Bleuler considérait également que certains symptômes de la schizophrénie étaient directement causés par le processus pathologique, tandis que d’autres étaient « …des réactions de la psyché malade aux influences de l’environnement et à ses propres efforts. »

Contrairement à Kraepelin, Bleuler considérait la démence comme « un résultat secondaire d’autres symptômes plus primaires. » Les autres symptômes secondaires comprenaient les hallucinations, les délires et les affects plats.

Les symptômes qui étaient directement causés par le processus de la maladie étaient, écrit Noll :

Les fonctions simples de la pensée, du sentiment et de la volition qui étaient perturbées étaient les associations (comment les pensées sont liées entre elles), l’affectivité (les sentiments ainsi que les tonalités subtiles des sentiments) et l’ambivalence (« la tendance de la psyché schizophrénique à doter les psychismes les plus divers d’un indicateur positif et négatif à la fois »).

Malheureusement, les Américains mettent leur grain de sel dans la schizophrénie. Selon Noll dans son interview:

En 1927, la schizophrénie est devenue le terme préféré pour la folie inexplicable, mais les Américains ont recadré le concept de maladie de Bleuler comme une condition principalement fonctionnelle ou psychogène qui était causée par des mères ou des inadaptations à la réalité sociale. Lorsque Bleuler se rendit aux États-Unis en 1929, il fut horrifié de voir ce que les Américains appelaient schizophrénie. Il a insisté sur le fait qu’il s’agissait d’une maladie physique avec un cours chronique caractérisé par des exacerbations et des rémissions d’hallucinations, de délires et de comportements bizarres.
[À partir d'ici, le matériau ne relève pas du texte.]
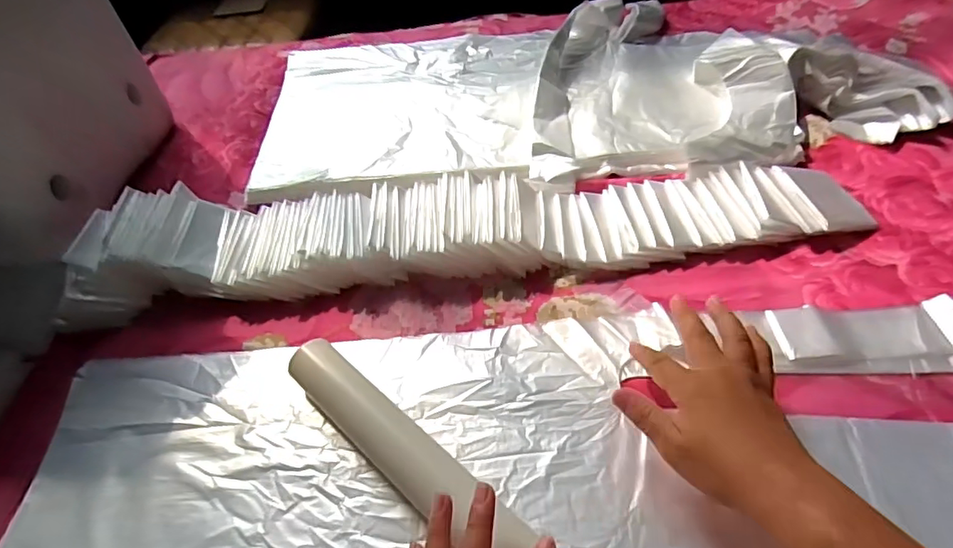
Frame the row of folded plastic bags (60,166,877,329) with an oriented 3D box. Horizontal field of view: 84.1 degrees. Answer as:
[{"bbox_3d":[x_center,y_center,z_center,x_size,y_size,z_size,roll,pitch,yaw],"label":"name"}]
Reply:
[{"bbox_3d":[-0.021,-0.052,0.505,0.738,0.037,0.130,-8,49,0],"label":"row of folded plastic bags"}]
La démence praecox a officiellement disparu de la psychiatrie en 1952 lorsque la première édition du DSM a été publiée – et le trouble était introuvable.

Mais, bien qu’elle n’ait pas été là longtemps, la démence praecox a eu un impact significatif sur le domaine de la psychiatrie. Selon Noll, dans American Madness :

La dementia praecox a été le véhicule par lequel la psychiatrie américaine a réintégré la médecine générale. Elle est descendue dans les asiles américains depuis le Valhalla de la médecine allemande supérieure et a offert aux aliénistes américains un cadeau divin : son premier concept de maladie véritablement spécifiable.
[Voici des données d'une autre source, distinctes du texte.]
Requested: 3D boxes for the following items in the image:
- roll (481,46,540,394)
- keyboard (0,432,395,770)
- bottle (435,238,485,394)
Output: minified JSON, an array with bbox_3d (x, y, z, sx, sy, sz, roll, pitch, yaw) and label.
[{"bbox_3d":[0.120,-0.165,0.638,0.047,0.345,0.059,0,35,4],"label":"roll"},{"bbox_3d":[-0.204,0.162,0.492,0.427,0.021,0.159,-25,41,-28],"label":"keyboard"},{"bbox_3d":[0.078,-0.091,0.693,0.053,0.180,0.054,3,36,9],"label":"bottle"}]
Il n’y aurait pas eu de science médicale moderne de la psychiatrie américaine au vingtième siècle sans la dementia praecox. Il ne peut y avoir de psychiatrie biologique au vingt-et-unième siècle sans schizophrénie.

Lectures complémentaires

Ne manquez pas de consulter l’excellent livre American Madness : The Rise and Fall of Dementia Praecox de Richard Noll, Ph.D, professeur associé de psychologie à l’Université DeSales.